Read through the entries below and return each line with the word "cardboard".

Entries taken from a collection
*** Begin section ***
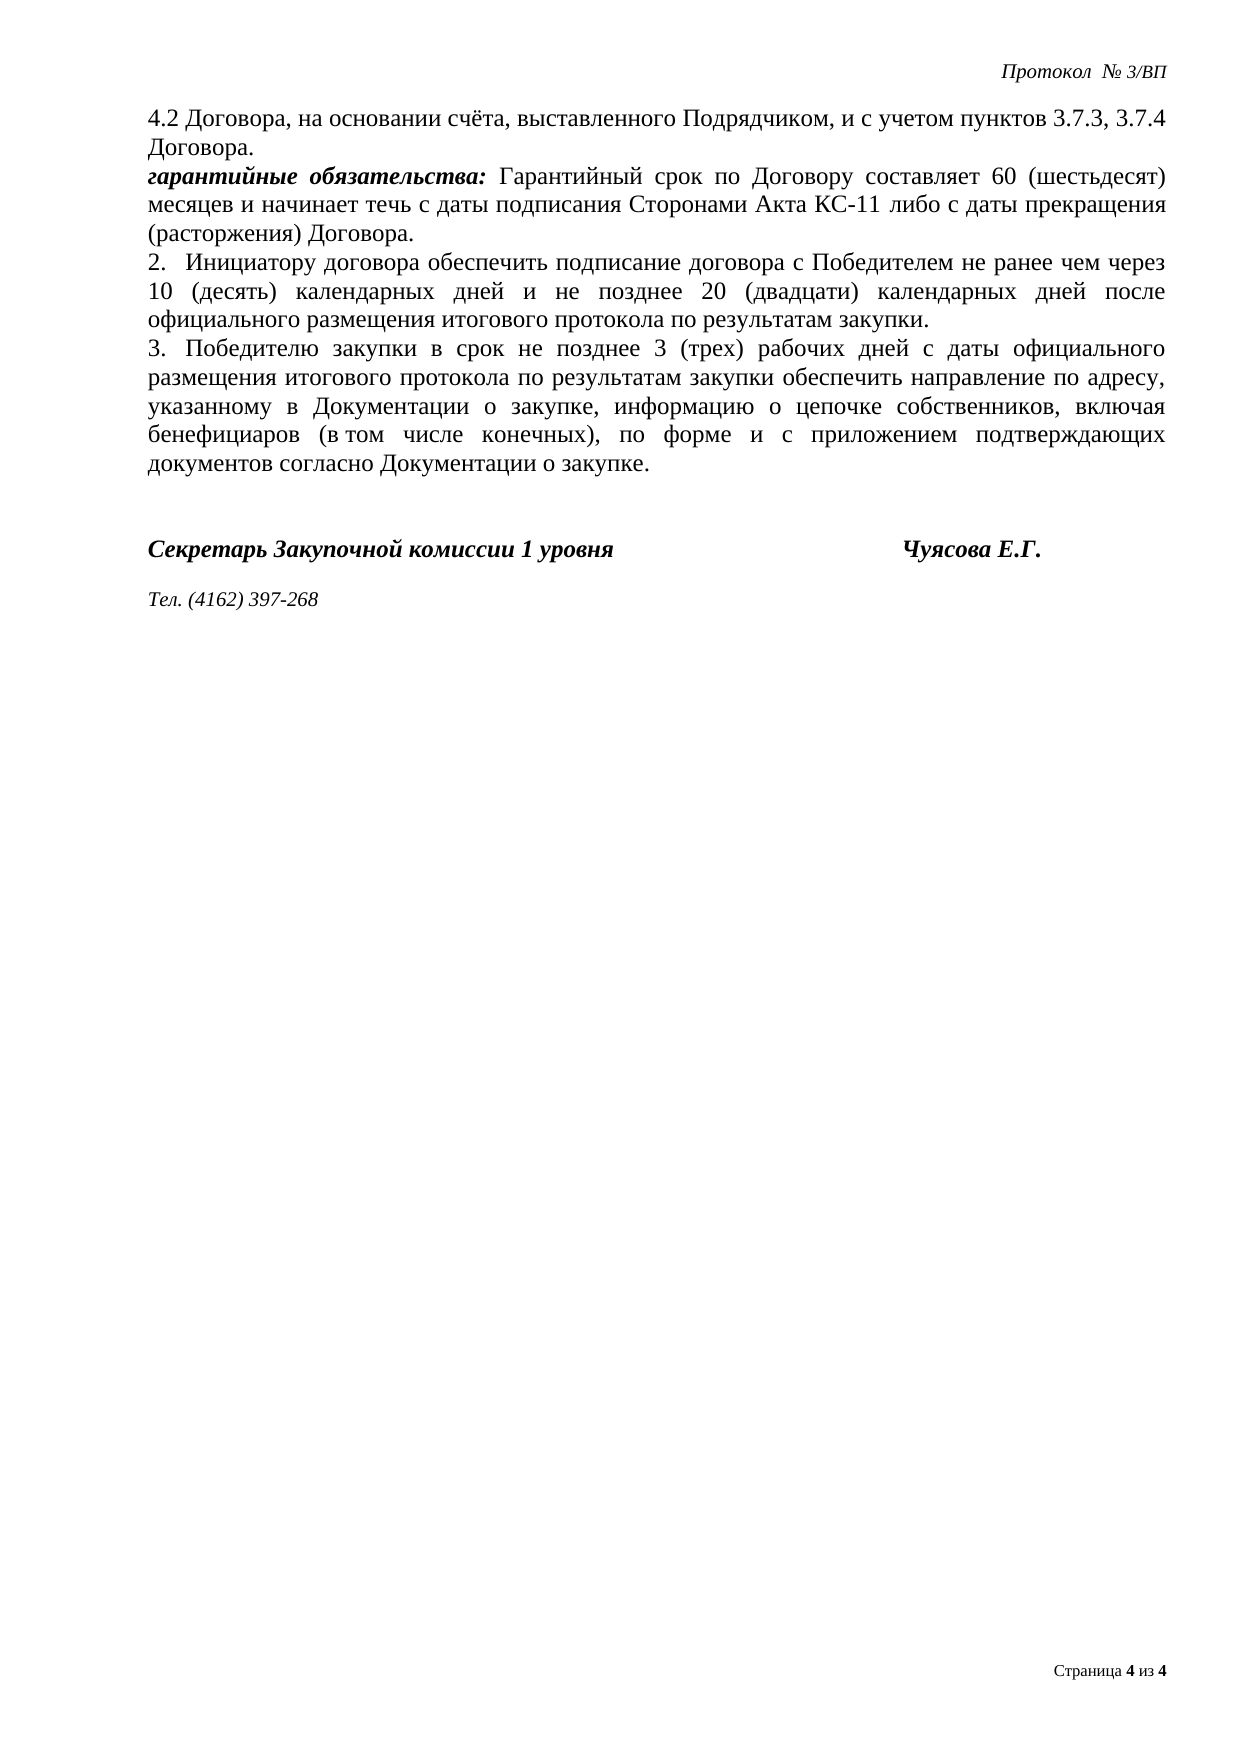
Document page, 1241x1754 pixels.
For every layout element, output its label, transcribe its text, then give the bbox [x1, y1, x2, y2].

text Тел. (4162) 397-268 [148, 587, 1166, 611]
text гарантийные обязательства: Гарантийный срок по Договору составляет 60 (шестьдесят) месяцев и начинает течь с даты подписания Сторонами Акта КС-11 либо с даты прекращения (расторжения) Договора. [148, 161, 1166, 247]
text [148, 103, 1166, 161]
list Инициатору договора обеспечить подписание договора с Победителем не ранее чем через 10 (десять) календарных дней и не позднее 20 (двадцати) календарных дней после официального размещения итогового протокола по результатам закупки. [148, 247, 1166, 333]
list Победителю закупки в срок не позднее 3 (трех) рабочих дней с даты официального размещения итогового протокола по результатам закупки обеспечить направление по адресу, указанному в Документации о закупке, информацию о цепочке собственников, включая бенефициаров (в том числе конечных), по форме и с приложением подтверждающих документов согласно Документации о закупке. [148, 333, 1166, 477]
text Секретарь Закупочной комиссии 1 уровня Чуясова Е.Г. [148, 534, 1166, 563]
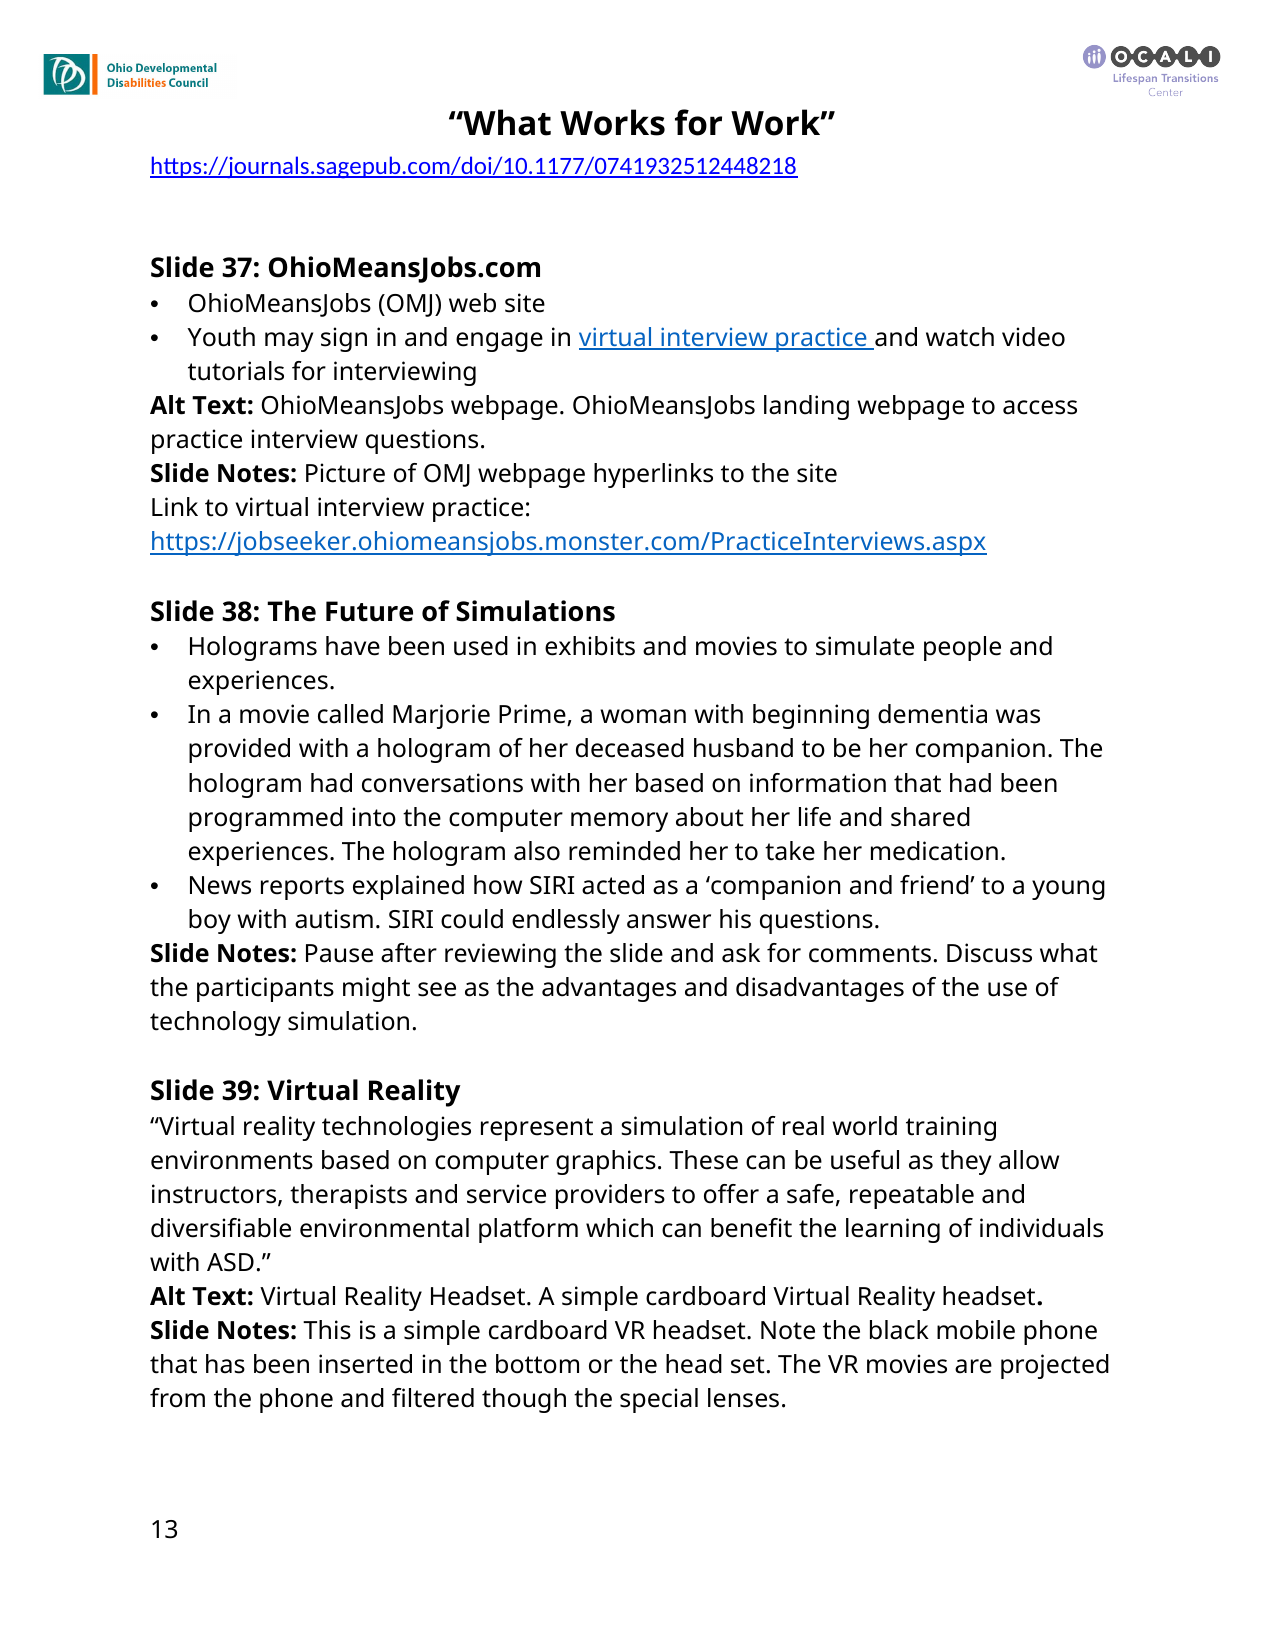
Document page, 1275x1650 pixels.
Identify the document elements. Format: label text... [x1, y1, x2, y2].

list Holograms have been used in exhibits and movies to simulate people and experiences. [150, 629, 1125, 697]
text Slide Notes: Picture of OMJ webpage hyperlinks to the site [150, 456, 1125, 490]
picture [1080, 43, 1224, 99]
subtitle Alt Text: Virtual Reality Headset. A simple cardboard Virtual Reality headset. [150, 1279, 1125, 1313]
subtitle “Virtual reality technologies represent a simulation of real world training environments based on computer graphics. These can be useful as they allow instructors, therapists and service providers to offer a safe, repeatable and diversifiable environmental platform which can benefit the learning of individuals with ASD.” [150, 1109, 1125, 1279]
text https://jobseeker.ohiomeansjobs.monster.com/PracticeInterviews.aspx [150, 524, 1125, 558]
picture [38, 54, 238, 99]
list In a movie called Marjorie Prime, a woman with beginning dementia was provided with a hologram of her deceased husband to be her companion. The hologram had conversations with her based on information that had been programmed into the computer memory about her life and shared experiences. The hologram also reminded her to take her medication. [150, 697, 1125, 867]
text https://journals.sagepub.com/doi/10.1177/0741932512448218 [150, 150, 1125, 181]
text Slide Notes: Pause after reviewing the slide and ask for comments. Discuss what the participants might see as the advantages and disadvantages of the use of technology simulation. [150, 936, 1125, 1038]
subtitle Slide 39: Virtual Reality [150, 1072, 1125, 1109]
list Youth may sign in and engage in virtual interview practice and watch video tutorials for interviewing [150, 319, 1125, 388]
subtitle Slide 38: The Future of Simulations [150, 592, 1125, 629]
subtitle Slide 37: OhioMeansJobs.com [150, 249, 1125, 286]
text Slide Notes: This is a simple cardboard VR headset. Note the black mobile phone that has been inserted in the bottom or the head set. The VR movies are projected from the phone and filtered though the special lenses. [150, 1313, 1125, 1415]
list News reports explained how SIRI acted as a ‘companion and friend’ to a young boy with autism. SIRI could endlessly answer his questions. [150, 867, 1125, 936]
list OhioMeansJobs (OMJ) web site [150, 286, 1125, 319]
subtitle Alt Text: OhioMeansJobs webpage. OhioMeansJobs landing webpage to access practice interview questions. [150, 388, 1125, 456]
text Link to virtual interview practice: [150, 490, 1125, 524]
*** End section ***
Solution for this problem:
subtitle Alt Text: Virtual Reality Headset. A simple cardboard Virtual Reality headset. [150, 1279, 1125, 1313]
text Slide Notes: This is a simple cardboard VR headset. Note the black mobile phone that has been inserted in the bottom or the head set. The VR movies are projected from the phone and filtered though the special lenses. [150, 1313, 1125, 1415]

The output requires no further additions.